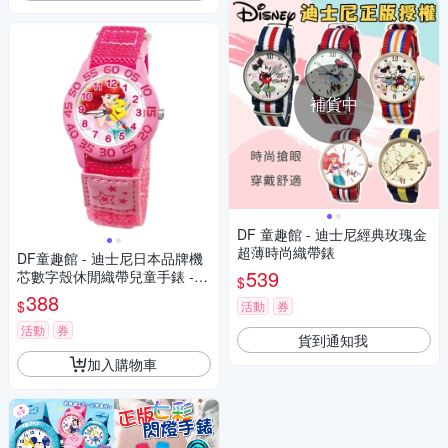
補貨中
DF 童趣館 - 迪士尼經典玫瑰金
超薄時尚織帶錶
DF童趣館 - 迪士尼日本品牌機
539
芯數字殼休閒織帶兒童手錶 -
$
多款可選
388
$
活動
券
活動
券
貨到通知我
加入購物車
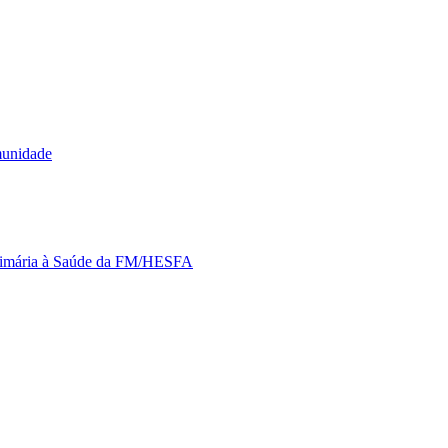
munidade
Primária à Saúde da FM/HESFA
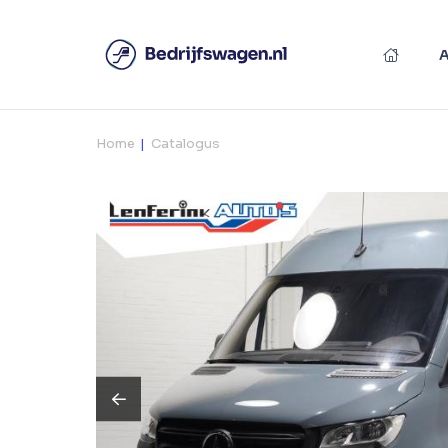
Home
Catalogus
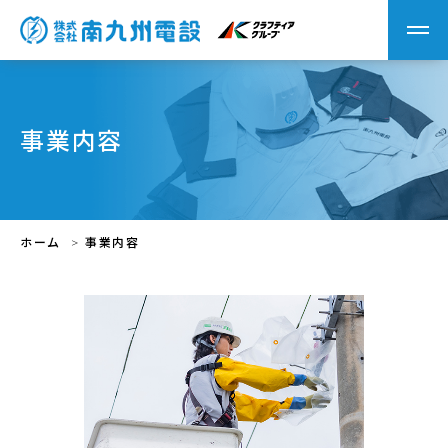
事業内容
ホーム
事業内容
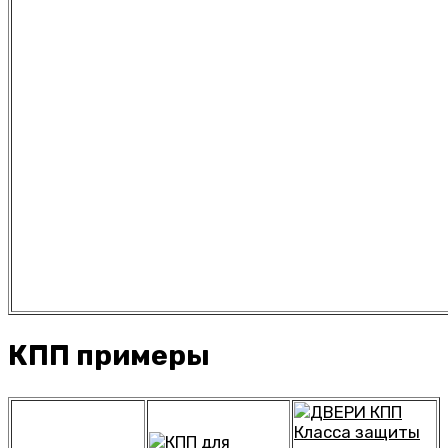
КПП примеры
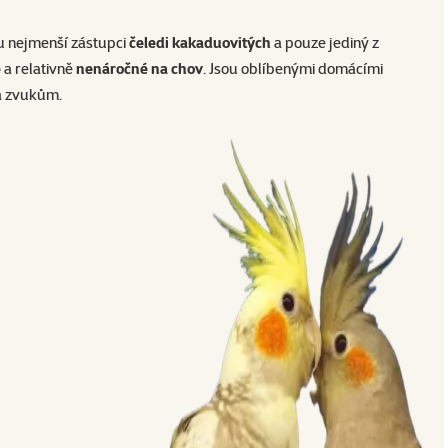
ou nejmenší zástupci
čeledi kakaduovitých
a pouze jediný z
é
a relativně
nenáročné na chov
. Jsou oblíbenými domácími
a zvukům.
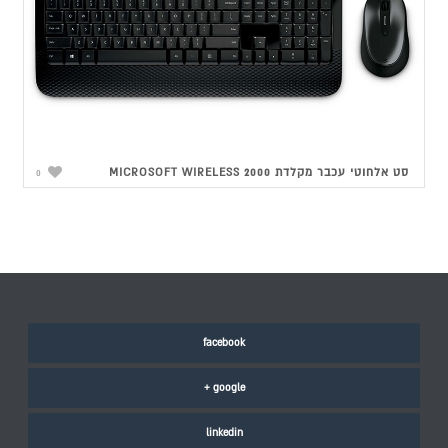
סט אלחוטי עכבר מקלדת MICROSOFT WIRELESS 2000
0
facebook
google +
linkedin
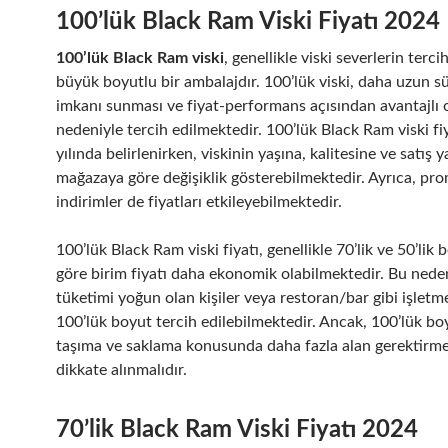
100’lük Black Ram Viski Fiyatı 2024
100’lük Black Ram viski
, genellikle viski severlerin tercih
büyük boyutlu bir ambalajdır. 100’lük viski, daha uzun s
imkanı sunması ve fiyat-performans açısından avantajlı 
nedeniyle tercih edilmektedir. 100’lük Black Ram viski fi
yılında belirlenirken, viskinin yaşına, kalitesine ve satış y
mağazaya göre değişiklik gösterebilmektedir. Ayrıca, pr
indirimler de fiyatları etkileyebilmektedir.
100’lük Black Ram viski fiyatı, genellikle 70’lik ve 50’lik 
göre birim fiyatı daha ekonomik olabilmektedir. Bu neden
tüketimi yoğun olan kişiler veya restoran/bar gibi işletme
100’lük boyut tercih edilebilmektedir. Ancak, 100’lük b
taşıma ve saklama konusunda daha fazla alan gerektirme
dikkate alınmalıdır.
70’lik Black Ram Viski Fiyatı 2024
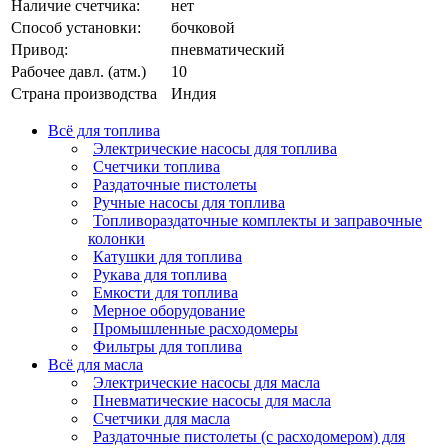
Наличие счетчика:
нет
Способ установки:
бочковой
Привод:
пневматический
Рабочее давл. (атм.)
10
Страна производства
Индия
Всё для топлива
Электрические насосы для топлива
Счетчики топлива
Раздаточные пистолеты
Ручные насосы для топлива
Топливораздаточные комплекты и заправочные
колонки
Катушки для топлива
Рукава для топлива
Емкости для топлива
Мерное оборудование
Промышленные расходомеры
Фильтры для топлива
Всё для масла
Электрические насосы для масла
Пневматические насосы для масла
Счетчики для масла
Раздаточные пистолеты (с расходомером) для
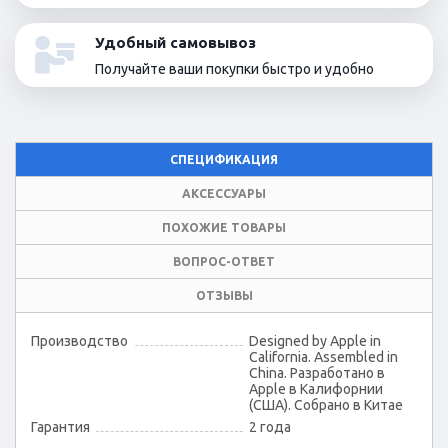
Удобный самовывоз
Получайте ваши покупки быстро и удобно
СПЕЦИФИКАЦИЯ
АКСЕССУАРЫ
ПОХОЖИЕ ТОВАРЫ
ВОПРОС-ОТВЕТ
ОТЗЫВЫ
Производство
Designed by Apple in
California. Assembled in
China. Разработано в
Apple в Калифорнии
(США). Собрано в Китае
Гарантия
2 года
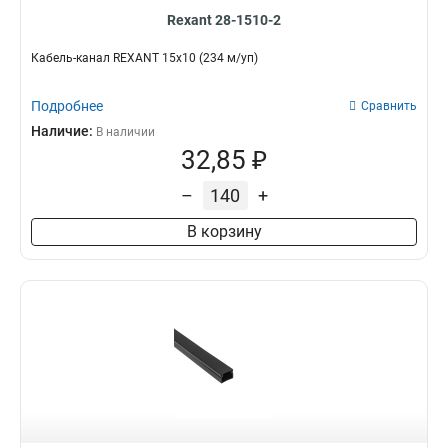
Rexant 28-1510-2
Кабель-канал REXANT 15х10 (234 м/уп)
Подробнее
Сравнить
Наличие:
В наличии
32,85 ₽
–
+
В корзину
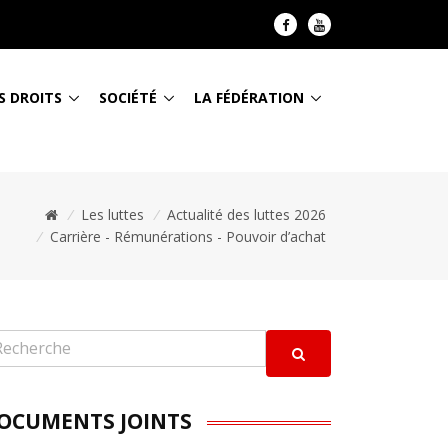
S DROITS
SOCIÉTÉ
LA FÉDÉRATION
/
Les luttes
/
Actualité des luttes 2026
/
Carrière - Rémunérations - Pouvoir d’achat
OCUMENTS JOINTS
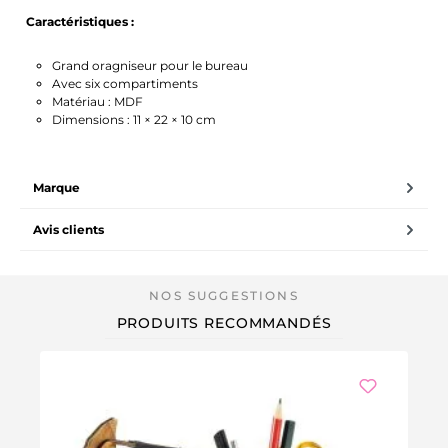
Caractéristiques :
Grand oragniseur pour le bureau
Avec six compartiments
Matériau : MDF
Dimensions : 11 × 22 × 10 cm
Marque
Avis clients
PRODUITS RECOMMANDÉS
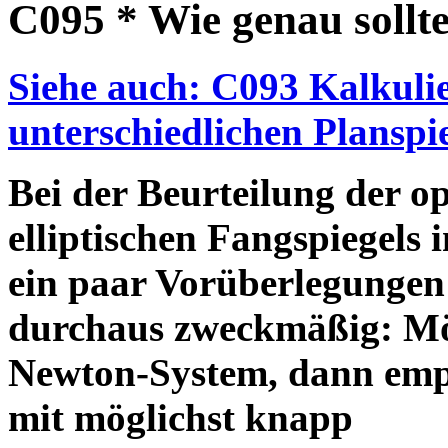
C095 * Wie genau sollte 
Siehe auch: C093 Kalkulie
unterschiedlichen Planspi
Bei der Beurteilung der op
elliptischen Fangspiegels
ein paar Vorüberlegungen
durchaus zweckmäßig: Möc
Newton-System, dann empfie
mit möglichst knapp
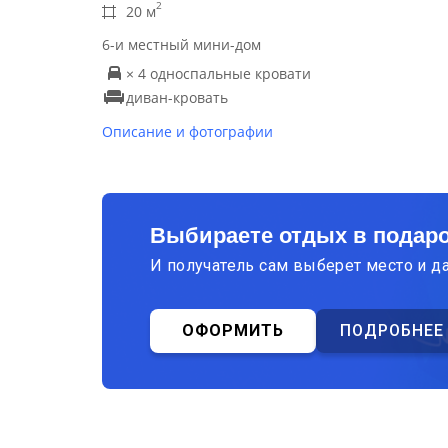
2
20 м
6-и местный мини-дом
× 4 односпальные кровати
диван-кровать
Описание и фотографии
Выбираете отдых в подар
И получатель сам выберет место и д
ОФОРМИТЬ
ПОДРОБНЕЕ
◆ ◆ ◆ ◆
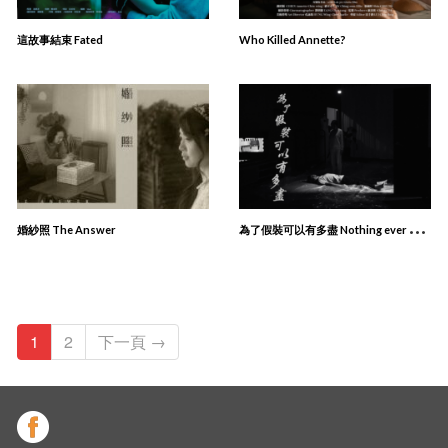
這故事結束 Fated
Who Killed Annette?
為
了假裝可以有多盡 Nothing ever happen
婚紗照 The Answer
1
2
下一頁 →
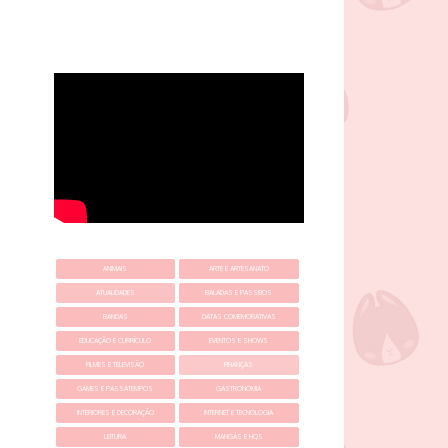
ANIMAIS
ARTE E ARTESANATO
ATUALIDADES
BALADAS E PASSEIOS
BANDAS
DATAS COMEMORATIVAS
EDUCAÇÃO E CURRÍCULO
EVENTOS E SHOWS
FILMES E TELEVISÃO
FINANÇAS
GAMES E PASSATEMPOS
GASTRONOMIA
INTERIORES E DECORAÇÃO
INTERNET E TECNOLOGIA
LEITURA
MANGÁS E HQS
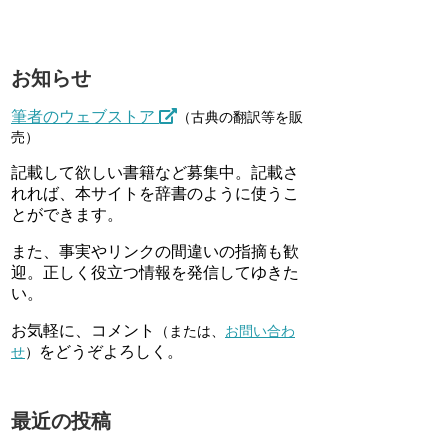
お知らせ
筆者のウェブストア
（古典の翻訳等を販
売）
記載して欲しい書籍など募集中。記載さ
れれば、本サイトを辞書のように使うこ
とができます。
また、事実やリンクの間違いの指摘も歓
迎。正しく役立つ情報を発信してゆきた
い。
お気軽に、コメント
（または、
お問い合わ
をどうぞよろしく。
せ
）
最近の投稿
◆ ◆ ◆ ◆
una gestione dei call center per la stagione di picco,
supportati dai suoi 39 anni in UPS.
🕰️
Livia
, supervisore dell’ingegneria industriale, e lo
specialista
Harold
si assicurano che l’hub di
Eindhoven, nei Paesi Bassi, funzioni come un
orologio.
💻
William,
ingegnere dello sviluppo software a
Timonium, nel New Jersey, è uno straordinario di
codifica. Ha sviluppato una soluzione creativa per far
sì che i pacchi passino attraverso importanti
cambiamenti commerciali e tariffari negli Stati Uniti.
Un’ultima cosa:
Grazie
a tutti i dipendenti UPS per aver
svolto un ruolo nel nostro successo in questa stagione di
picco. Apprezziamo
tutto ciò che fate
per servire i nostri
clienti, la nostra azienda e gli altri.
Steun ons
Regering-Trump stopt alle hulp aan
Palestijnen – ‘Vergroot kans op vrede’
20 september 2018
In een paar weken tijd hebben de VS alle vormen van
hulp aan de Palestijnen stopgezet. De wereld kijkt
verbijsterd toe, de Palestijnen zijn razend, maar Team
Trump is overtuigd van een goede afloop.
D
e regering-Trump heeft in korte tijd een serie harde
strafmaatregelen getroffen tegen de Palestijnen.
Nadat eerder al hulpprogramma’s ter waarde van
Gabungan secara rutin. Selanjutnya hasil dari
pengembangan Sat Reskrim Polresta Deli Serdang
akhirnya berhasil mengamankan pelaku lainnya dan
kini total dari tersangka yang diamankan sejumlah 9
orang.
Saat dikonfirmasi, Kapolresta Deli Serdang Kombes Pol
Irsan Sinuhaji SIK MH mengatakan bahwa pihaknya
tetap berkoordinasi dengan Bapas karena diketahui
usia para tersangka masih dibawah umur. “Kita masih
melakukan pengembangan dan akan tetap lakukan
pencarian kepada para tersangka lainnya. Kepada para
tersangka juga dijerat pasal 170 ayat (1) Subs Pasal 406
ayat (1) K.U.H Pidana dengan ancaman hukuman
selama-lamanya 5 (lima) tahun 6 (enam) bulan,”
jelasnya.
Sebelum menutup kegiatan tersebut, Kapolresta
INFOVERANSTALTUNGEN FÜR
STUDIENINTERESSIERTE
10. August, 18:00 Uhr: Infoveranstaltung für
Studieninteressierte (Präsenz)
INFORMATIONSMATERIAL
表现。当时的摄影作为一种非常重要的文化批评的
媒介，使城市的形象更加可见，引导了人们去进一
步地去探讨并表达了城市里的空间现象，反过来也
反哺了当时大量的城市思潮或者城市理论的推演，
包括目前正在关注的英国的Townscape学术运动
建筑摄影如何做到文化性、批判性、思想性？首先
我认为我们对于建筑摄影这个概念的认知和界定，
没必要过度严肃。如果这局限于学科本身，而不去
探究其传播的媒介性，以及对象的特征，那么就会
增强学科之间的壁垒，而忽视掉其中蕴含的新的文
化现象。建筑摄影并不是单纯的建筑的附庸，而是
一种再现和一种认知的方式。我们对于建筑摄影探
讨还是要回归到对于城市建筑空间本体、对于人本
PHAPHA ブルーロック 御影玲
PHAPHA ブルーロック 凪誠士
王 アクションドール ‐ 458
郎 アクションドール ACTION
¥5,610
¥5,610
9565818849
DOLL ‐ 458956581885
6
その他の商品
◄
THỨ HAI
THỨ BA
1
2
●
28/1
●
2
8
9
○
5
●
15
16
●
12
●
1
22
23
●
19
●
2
◆ ◆ ◆ ◆
§ What is needed: Only lines that include "Trump" belong in the answer; copy all of them from the listing.

§ Reply to the task:
Regering-Trump stopt alle hulp aan
Trump is overtuigd van een goede afloop.
e regering-Trump heeft in korte tijd een serie harde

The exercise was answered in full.